◆ What the task asks ◆
Your response should consist of one number, the count of lines below that contain "persona".

◆ Recorded information ◆
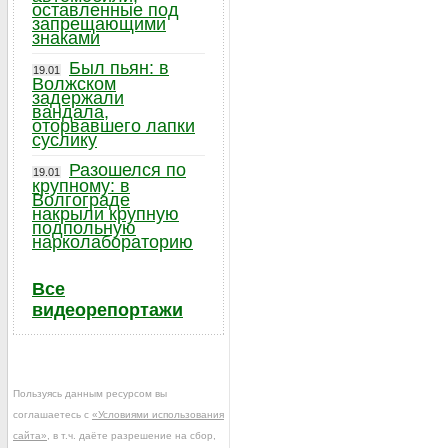
оставленные под
запрещающими
знаками
Был пьян: в
19.01
Волжском
задержали
вандала,
оторвавшего лапки
суслику
Разошелся по
19.01
крупному: в
Волгограде
накрыли крупную
подпольную
нарколабораторию
Все
видеорепортажи
Пользуясь данным ресурсом вы
соглашаетесь с
«Условиями использования
сайта»
, в т.ч. даёте разрешение на сбор,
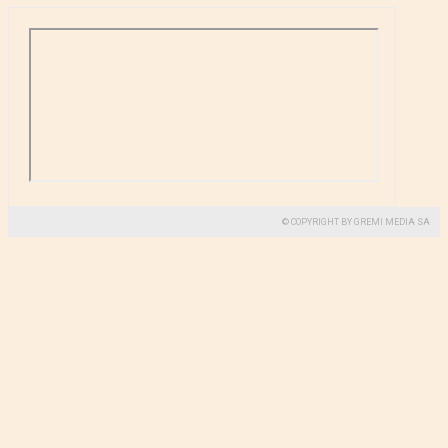
© COPYRIGHT BY GREMI MEDIA SA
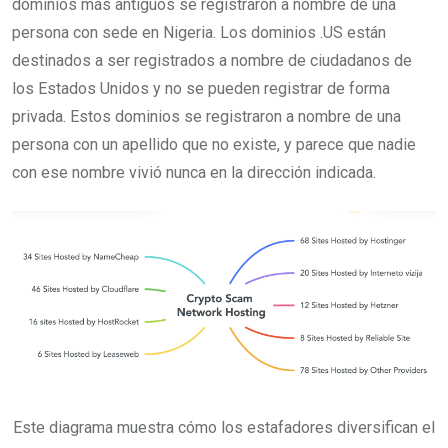
dominios más antiguos se registraron a nombre de una
persona con sede en Nigeria. Los dominios .US están
destinados a ser registrados a nombre de ciudadanos de
los Estados Unidos y no se pueden registrar de forma
privada. Estos dominios se registraron a nombre de una
persona con un apellido que no existe, y parece que nadie
con ese nombre vivió nunca en la dirección indicada.
Este diagrama muestra cómo los estafadores diversifican el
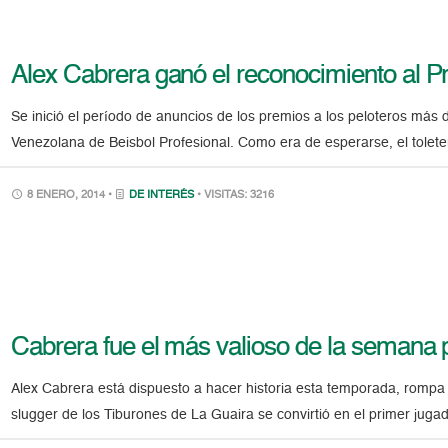
Alex Cabrera ganó el reconocimiento al P
Se inició el período de anuncios de los premios a los peloteros má
Venezolana de Beisbol Profesional. Como era de esperarse, el tolet
8 ENERO, 2014 •
DE INTERÉS
• VISITAS: 3216
Cabrera fue el más valioso de la semana p
Alex Cabrera está dispuesto a hacer historia esta temporada, rompa o
slugger de los Tiburones de La Guaira se convirtió en el primer ju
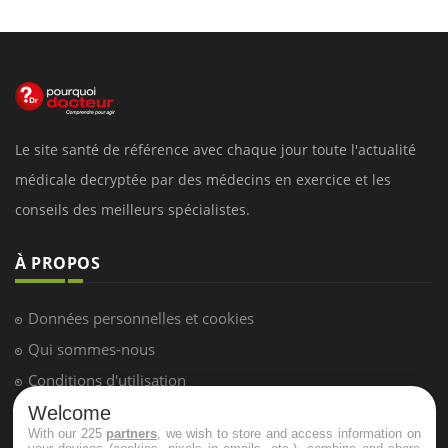
Le site santé de référence avec chaque jour toute l'actualité
médicale decryptée par des médecins en exercice et les
conseils des meilleurs spécialistes.
À PROPOS
Données personnelles et cookies
Qui sommes-nous
Conditions d'utilisation
Plan du site
Welcome
With our 225
partners
, we wish to store and access information on
Mentions Légales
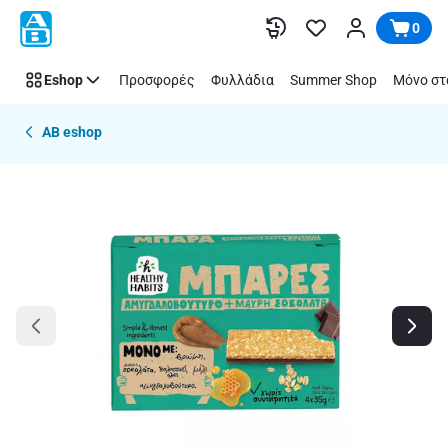
Παράλειψη
0
Eshop
Προσφορές
Φυλλάδια
Summer Shop
Μόνο στ
AB eshop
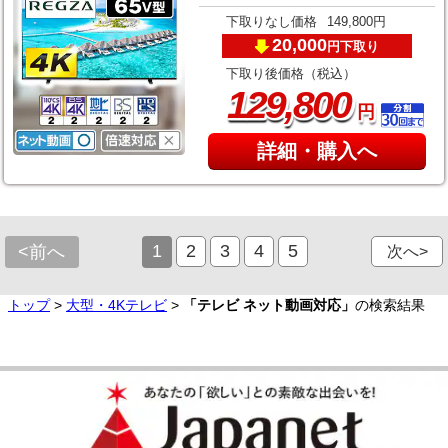
下取りなし価格
149,800円
20,000
下取り
円
下取り後価格（税込）
,
129
800
円
詳細・購入へ
1
2
3
4
5
<前へ
次へ>
トップ
>
大型・4Kテレビ
>
「テレビ ネット動画対応」
の検索結果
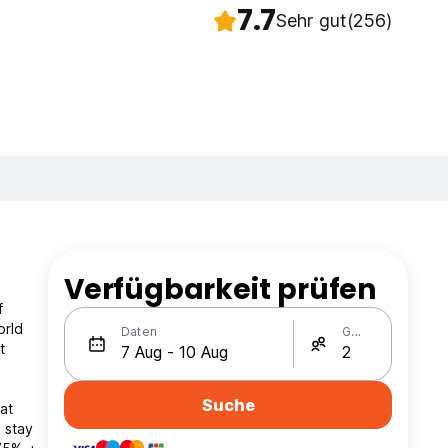
7.7
Sehr gut
(256)
Verfügbarkeit prüfen
f
orld
Daten
Gäste
t
Suche
at
 stay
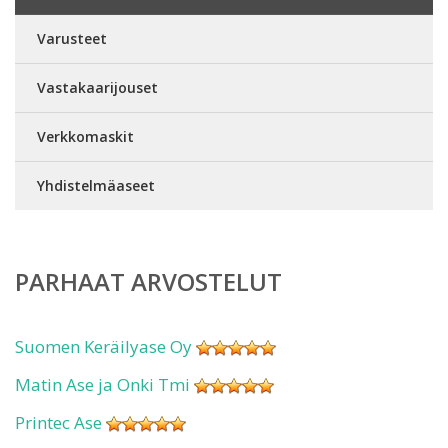
Varusteet
Vastakaarijouset
Verkkomaskit
Yhdistelmäaseet
PARHAAT ARVOSTELUT
Suomen Keräilyase Oy
Matin Ase ja Onki Tmi
Printec Ase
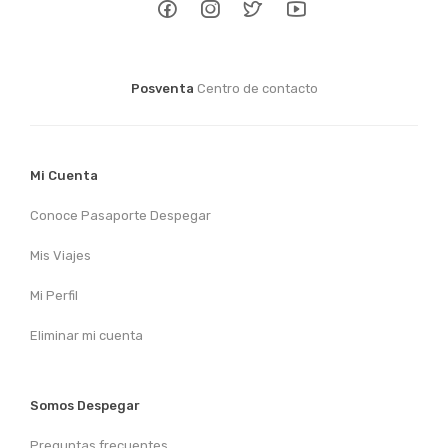
Posventa
Centro de contacto
Mi Cuenta
Conoce Pasaporte Despegar
Mis Viajes
Mi Perfil
Eliminar mi cuenta
Somos Despegar
Preguntas frecuentes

◆ Your response ◆
2